Work to complete –
A – Please quote the part of the inversion excerpt that opens with the words containing "Equation (16) is" and closes with "a Lagrangian multiplier.".
B – According to the inversion excerpt, why is the initial model constraint added to the objective function?
C – List every equation number that the inversion excerpt cites.

(Document extract begins)

Equation (16) is a constrained optimization problem, which can be transformed into an unconstrained optimization problem.

 $\begin{array}{l} J(\mathit{\boldsymbol{m}}) = \mathop {\min }\limits_{\bf{m}} \frac{\eta }{2}\left\| {\mathit{\boldsymbol{Gm}}{\bf{ - }}\mathit{\boldsymbol{d}}} \right\|_2^2 + {\left\| \mathit{\boldsymbol{R}} \right\|_1} + \frac{\gamma }{2}\left\| {\mathit{\boldsymbol{R}} - \mathit{\boldsymbol{\tilde Dm}}} \right\|_2^2 + \\ \quad \quad \quad \frac{\varphi }{2}{\left\| {({d_x}, {d_y})} \right\|_2}\; + \frac{\lambda }{2}\left\| {{d_x} - {\nabla _x}\mathit{\boldsymbol{m}}} \right\|_2^2 + \frac{\lambda }{2}\left\| {{d_y} - {\nabla _y}\mathit{\boldsymbol{m}}} \right\|_2^2 \end{array}$ (17)

where λ is a Lagrangian multiplier.

In order to stabilize the inverse operation and reduce the non-uniqueness of the inversion results, we add initial model constraint to the objective function. Equation (18) shows the final objective function

 $\begin{array}{l} J(\mathit{\boldsymbol{m}}) = \mathop {\min }\limits_{\bf{m}} \frac{\eta }{2}\left\| {\mathit{\boldsymbol{Gm}}{\bf{ - }}\mathit{\boldsymbol{d}}} \right\|_2^2 + {\left\| \mathit{\boldsymbol{R}} \right\|_1} + \frac{\gamma }{2}\left\| {\mathit{\boldsymbol{R}} - \mathit{\boldsymbol{\tilde Dm}}} \right\|_2^2 + \\ \quad \quad \;\;\;\;\frac{\varphi }{2}{\left\| {({d_x}, \;{d_y})} \right\|_2}\; + \frac{\lambda }{2}\left\| {{d_x} - {\nabla _x}\mathit{\boldsymbol{m}}} \right\|_2^2 + \frac{\lambda }{2}\left\| {{d_y} - {\nabla _y}\mathit{\boldsymbol{m}}} \right\|_2^2 + \\ \quad \quad \quad \frac{\alpha }{2}\left\| {\mathit{\boldsymbol{m}} - \mathit{\boldsymbol{\bar m}}} \right\|_2^2 \end{array}$ (18)

(Document extract ends)
(Record excerpts begins)

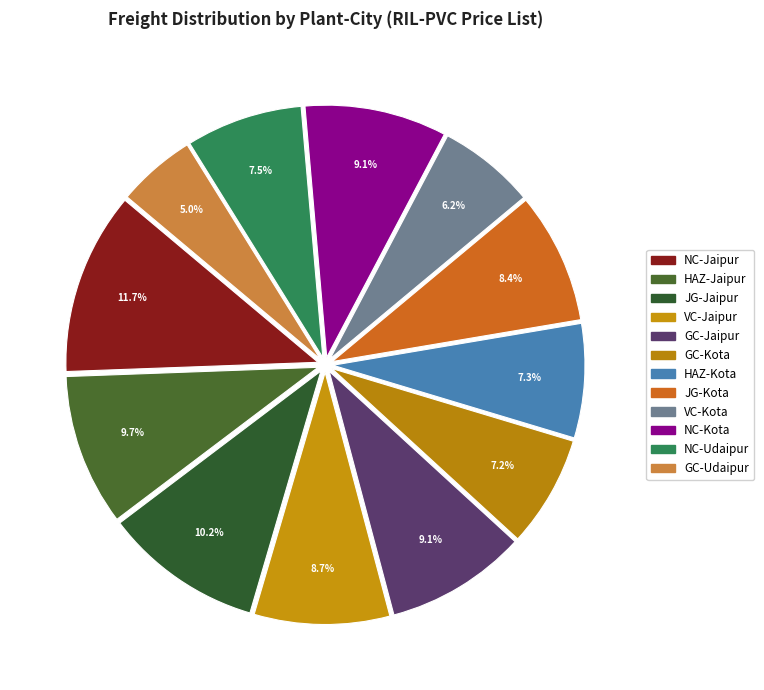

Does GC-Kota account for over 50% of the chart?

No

(Record excerpts ends)
(Record excerpts begins)

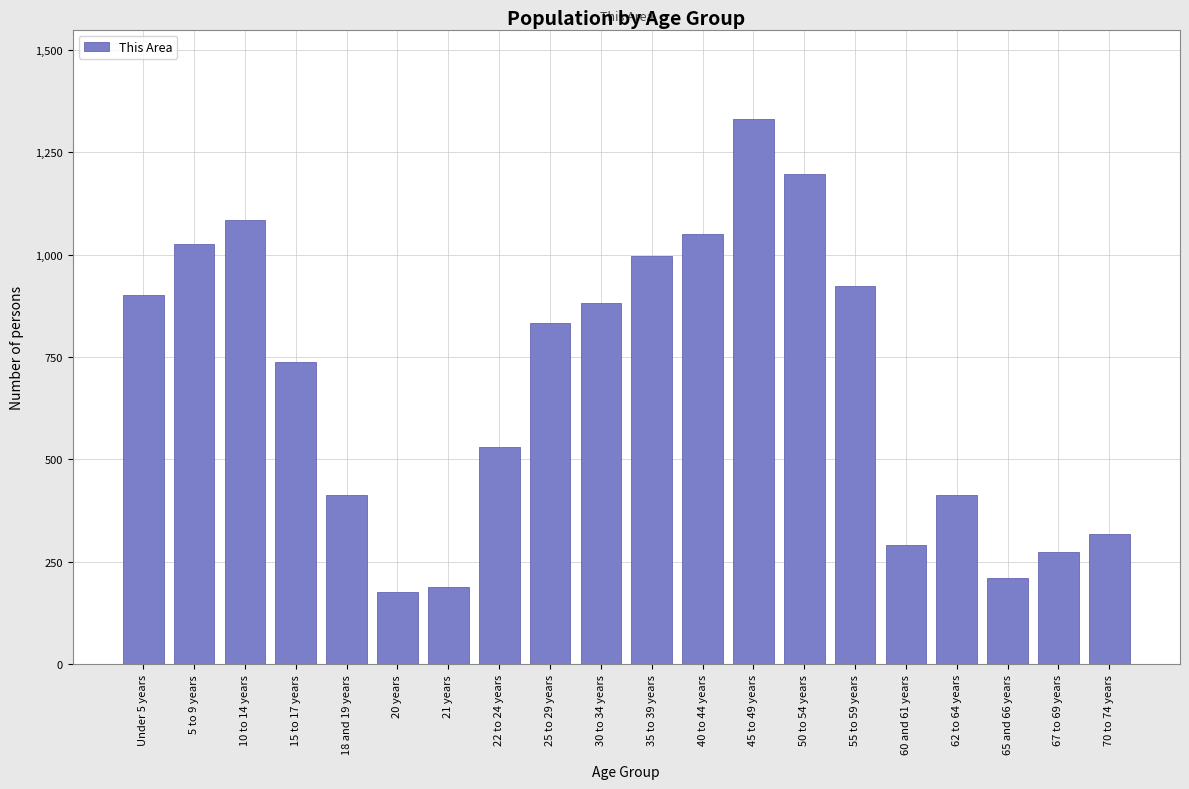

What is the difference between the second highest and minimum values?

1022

(Record excerpts ends)

Written answers –
A –
Equation (16) is a constrained optimization problem, which can be transformed into an unconstrained optimization problem.

 $\begin{array}{l} J(\mathit{\boldsymbol{m}}) = \mathop {\min }\limits_{\bf{m}} \frac{\eta }{2}\left\| {\mathit{\boldsymbol{Gm}}{\bf{ - }}\mathit{\boldsymbol{d}}} \right\|_2^2 + {\left\| \mathit{\boldsymbol{R}} \right\|_1} + \frac{\gamma }{2}\left\| {\mathit{\boldsymbol{R}} - \mathit{\boldsymbol{\tilde Dm}}} \right\|_2^2 + \\ \quad \quad \quad \frac{\varphi }{2}{\left\| {({d_x}, {d_y})} \right\|_2}\; + \frac{\lambda }{2}\left\| {{d_x} - {\nabla _x}\mathit{\boldsymbol{m}}} \right\|_2^2 + \frac{\lambda }{2}\left\| {{d_y} - {\nabla _y}\mathit{\boldsymbol{m}}} \right\|_2^2 \end{array}$ (17)

where λ is a Lagrangian multiplier.

B – To stabilize the inverse operation and reduce the non-uniqueness of the inversion results.

C – (16), (17), (18)